[Document]:
On Mon, May 03, 2021 at 06:22:13PM +0800, John Garry wrote:
The tags used for an IO scheduler are currently per hctx.
As such, when q->nr_hw_queues grows, so does the request queue total IO
scheduler tag depth.
This may cause problems for SCSI MQ HBAs whose total driver depth is
fixed.
Ming and Yanhui report higher CPU usage and lower throughput in scenarios
where the fixed total driver tag depth is appreciably lower than the total
scheduler tag depth:
https://lore.kernel.org/linux-block/440dfcfc-1a2c-bd98-1161-cec4d78c6dfc@xxxxxxxxxx/T/#mc0d6d4f95275a2743d1c8c3e4dc9ff6c9aa3a76b
No difference any more wrt. fio running on scsi_debug with this patch in
Yanhui's test machine:
modprobe scsi_debug host_max_queue=128 submit_queues=32 virtual_gb=256 delay=1
vs.
modprobe scsi_debug max_queue=128 submit_queues=1 virtual_gb=256 delay=1
Without this patch, the latter's result is 30% higher than the former's.
note: scsi_debug's queue depth needs to be updated to 128 for avoiding io hang,
which is another scsi issue.

[Problems to work on]:
1. Summarize the patch discussion in two sentences.
2. Copy the patch discussion word for word, from "Ming and Yanhui" to "than the former's.".
The rows after the patch discussion are not needed.

[Information shown]:
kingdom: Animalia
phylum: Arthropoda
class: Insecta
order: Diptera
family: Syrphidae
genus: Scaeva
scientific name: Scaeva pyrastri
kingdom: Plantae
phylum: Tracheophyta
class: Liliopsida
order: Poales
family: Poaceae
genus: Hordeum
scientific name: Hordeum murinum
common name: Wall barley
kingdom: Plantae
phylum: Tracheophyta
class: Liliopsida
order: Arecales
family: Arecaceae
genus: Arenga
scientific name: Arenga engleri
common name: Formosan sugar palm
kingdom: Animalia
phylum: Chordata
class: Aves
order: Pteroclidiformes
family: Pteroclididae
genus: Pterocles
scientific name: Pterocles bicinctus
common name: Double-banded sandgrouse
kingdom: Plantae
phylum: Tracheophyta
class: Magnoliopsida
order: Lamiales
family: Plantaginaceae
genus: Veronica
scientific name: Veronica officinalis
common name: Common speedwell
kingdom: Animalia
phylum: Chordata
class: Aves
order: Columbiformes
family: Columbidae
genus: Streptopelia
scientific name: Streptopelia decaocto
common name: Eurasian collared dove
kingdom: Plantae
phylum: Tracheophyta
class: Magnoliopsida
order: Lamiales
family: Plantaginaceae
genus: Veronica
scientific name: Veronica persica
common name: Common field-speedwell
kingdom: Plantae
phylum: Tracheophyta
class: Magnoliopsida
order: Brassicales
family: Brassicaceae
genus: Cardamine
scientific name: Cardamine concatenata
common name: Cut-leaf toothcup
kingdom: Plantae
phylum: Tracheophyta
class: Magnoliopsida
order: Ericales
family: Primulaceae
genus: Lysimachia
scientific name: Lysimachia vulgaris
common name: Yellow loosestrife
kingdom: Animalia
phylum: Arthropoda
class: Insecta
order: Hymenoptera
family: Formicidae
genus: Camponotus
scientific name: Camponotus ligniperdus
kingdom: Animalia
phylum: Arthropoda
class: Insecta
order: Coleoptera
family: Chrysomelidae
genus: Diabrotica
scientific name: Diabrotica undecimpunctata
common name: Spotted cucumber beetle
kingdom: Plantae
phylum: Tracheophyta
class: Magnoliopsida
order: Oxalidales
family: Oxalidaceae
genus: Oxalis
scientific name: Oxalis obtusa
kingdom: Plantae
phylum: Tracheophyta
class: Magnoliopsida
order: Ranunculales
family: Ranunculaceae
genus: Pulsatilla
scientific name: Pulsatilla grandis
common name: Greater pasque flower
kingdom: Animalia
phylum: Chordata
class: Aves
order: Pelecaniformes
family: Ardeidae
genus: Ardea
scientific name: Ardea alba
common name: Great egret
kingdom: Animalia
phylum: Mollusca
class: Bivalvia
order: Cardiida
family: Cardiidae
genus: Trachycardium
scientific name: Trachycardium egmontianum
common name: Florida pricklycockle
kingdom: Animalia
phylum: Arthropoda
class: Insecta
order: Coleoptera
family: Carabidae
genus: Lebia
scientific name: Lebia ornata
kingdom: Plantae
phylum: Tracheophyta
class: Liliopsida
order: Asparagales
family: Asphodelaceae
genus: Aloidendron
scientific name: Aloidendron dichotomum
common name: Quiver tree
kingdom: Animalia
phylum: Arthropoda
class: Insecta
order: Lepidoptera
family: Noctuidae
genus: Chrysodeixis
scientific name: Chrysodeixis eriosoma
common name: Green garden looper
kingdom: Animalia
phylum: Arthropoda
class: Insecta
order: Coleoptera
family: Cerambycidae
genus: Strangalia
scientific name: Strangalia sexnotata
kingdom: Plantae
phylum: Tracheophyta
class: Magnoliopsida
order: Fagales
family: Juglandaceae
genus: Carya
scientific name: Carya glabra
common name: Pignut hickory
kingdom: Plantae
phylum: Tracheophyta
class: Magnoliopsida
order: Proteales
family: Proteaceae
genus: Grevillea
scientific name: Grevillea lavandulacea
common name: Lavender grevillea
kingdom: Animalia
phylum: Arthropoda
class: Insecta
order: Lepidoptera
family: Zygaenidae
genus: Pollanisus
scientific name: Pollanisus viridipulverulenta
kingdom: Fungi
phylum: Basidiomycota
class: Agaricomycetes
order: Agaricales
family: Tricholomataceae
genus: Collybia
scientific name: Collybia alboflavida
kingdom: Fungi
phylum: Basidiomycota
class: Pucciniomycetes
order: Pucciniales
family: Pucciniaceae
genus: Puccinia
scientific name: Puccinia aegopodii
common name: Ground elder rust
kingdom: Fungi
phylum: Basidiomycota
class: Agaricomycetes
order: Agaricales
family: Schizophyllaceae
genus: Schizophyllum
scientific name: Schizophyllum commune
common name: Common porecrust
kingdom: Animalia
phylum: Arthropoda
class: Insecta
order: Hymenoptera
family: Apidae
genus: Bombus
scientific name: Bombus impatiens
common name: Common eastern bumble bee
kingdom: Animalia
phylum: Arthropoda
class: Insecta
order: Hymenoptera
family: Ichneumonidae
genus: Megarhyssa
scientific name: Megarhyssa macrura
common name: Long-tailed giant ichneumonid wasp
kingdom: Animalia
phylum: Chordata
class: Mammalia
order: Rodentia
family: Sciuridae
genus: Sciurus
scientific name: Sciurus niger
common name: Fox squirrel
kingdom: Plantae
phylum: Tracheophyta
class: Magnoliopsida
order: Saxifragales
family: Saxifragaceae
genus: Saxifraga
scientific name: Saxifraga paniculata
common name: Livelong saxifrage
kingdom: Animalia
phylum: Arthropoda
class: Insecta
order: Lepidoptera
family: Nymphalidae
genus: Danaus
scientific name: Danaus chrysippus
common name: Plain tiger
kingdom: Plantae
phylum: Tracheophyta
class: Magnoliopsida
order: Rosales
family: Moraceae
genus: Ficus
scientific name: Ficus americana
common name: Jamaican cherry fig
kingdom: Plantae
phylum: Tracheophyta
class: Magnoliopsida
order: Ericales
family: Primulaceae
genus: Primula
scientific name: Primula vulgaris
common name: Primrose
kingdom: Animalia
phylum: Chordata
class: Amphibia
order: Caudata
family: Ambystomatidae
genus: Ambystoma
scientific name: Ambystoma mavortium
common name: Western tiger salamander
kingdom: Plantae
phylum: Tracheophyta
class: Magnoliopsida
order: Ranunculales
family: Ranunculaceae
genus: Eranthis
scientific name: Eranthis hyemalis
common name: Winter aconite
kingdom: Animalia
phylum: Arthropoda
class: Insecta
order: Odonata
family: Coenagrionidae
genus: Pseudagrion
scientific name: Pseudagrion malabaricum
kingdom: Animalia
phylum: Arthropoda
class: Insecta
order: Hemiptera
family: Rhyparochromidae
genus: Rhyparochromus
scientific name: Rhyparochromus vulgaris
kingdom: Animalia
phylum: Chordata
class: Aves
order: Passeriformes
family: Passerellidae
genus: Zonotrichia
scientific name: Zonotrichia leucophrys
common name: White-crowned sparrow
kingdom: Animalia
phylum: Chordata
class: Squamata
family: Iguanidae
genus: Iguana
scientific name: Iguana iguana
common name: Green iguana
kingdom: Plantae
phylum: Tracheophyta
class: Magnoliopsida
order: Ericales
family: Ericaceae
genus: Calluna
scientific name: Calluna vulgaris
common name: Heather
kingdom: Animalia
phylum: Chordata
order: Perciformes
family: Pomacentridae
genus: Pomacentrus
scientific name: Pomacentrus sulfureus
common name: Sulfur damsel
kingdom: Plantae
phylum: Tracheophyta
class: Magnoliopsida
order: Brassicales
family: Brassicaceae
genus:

[Answers]:
1. IO scheduler tags are per hctx, so the total scheduler tag depth grows with the number of hardware queues, which may cause problems for SCSI MQ HBAs whose total driver depth is fixed. Higher CPU usage and lower throughput were reported in such cases; with the patch, fio on scsi_debug showed no difference between 32 submit queues and 1, while without it the single-queue result was 30% higher.

2.
Ming and Yanhui report higher CPU usage and lower throughput in scenarios
where the fixed total driver tag depth is appreciably lower than the total
scheduler tag depth:
https://lore.kernel.org/linux-block/440dfcfc-1a2c-bd98-1161-cec4d78c6dfc@xxxxxxxxxx/T/#mc0d6d4f95275a2743d1c8c3e4dc9ff6c9aa3a76b
No difference any more wrt. fio running on scsi_debug with this patch in
Yanhui's test machine:
modprobe scsi_debug host_max_queue=128 submit_queues=32 virtual_gb=256 delay=1
vs.
modprobe scsi_debug max_queue=128 submit_queues=1 virtual_gb=256 delay=1
Without this patch, the latter's result is 30% higher than the former's.